La Juventus 4-3-3 est difficile à décoller: la seule à essayer est le miretti habituel. Kean n'utilise pas correctement une bonne opportunité sur l'incertitude rejetée de Sepe, tandis que Vlahovic reçoit quelques balles et est souvent les épaules à la porte. L'horreur devient un cauchemar lorsque Bremer touche le ballon avec son bras dans la région: le pénalité que Piatek se transforme de champion, Salerne devant 2-0.

Le choc peut le donner (et essaie à plusieurs reprises) Milik, au lieu du passé Kean, mais en réalité, il vient de Kostic qui est la pause à gauche, brossez une balle sur laquelle Bremer glisse pour le 1-2 qui ravive la Juve et stade.

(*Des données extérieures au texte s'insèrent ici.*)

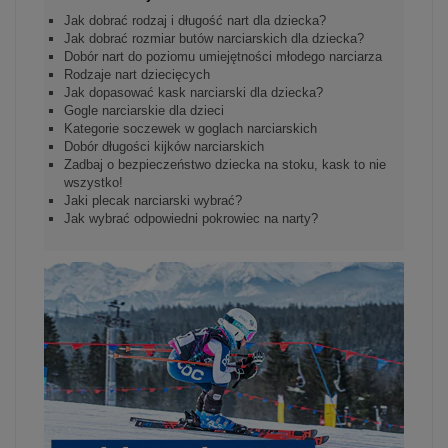
Jak dobrać rodzaj i długość nart dla dziecka?
Jak dobrać rozmiar butów narciarskich dla dziecka?
Dobór nart do poziomu umiejętności młodego narciarza
Rodzaje nart dziecięcych
Jak dopasować kask narciarski dla dziecka?
Gogle narciarskie dla dzieci
Kategorie soczewek w goglach narciarskich
Dobór długości kijków narciarskich
Zadbaj o bezpieczeństwo dziecka na stoku, kask to nie
wszystko!
Jaki plecak narciarski wybrać?
Jak wybrać odpowiedni pokrowiec na narty?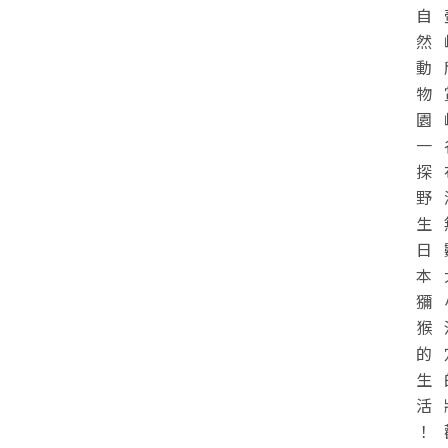
自
然
動
物
園
一
探
野
生
日
本
獼
猴
的
生
活
！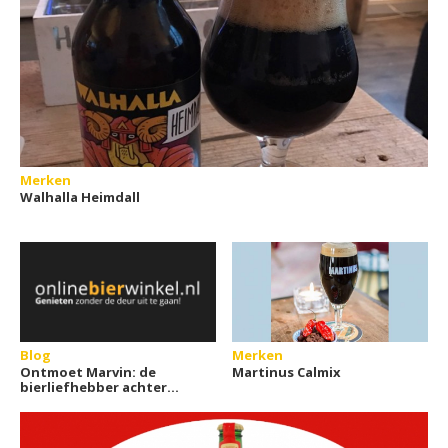
Merken
Walhalla Heimdall
Blog
Merken
Ontmoet Marvin: de
Martinus Calmix
bierliefhebber achter
Onlinebierwinkel.nl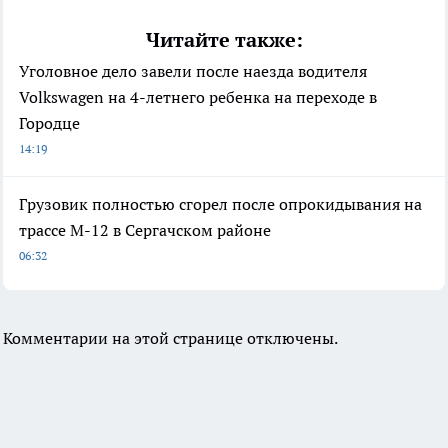
Читайте также:
Уголовное дело завели после наезда водителя
Volkswagen на 4-летнего ребенка на переходе в
Городце
14:19
Грузовик полностью сгорел после опрокидывания на
трассе М-12 в Сергачском районе
06:32
Комментарии на этой странице отключены.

Le Brésilien le rouvre et l'équipe d'Allegri se réveille: Vlahovic entre également dans le jeu et devient fondamental, même si le coup n'arrive pas.

Allegri emmène Kostic pour insérer Danilo, mais le mouvement du désespoir est Soulé pour Cuadrado. Il semble que la Juve sort la fierté: la folie de Vilhena qui pousse Alex Sandro, du spot bonucci, est erronée mais qui marque le rejet. Le 2-2 semble être fait, donc Milik marque le 3-2 annulé, cependant, pour le hors-jeu de Bonucci révisé dans Var.

Final convulsif avec expulsions et tensions. Pour la Juventus, l'amertume reste dans la bouche pour un succès ombragé d'une manière audacieuse. Certes, au-delà du résultat, les Bianconeri n'étaient ni désagréables ni gagnés.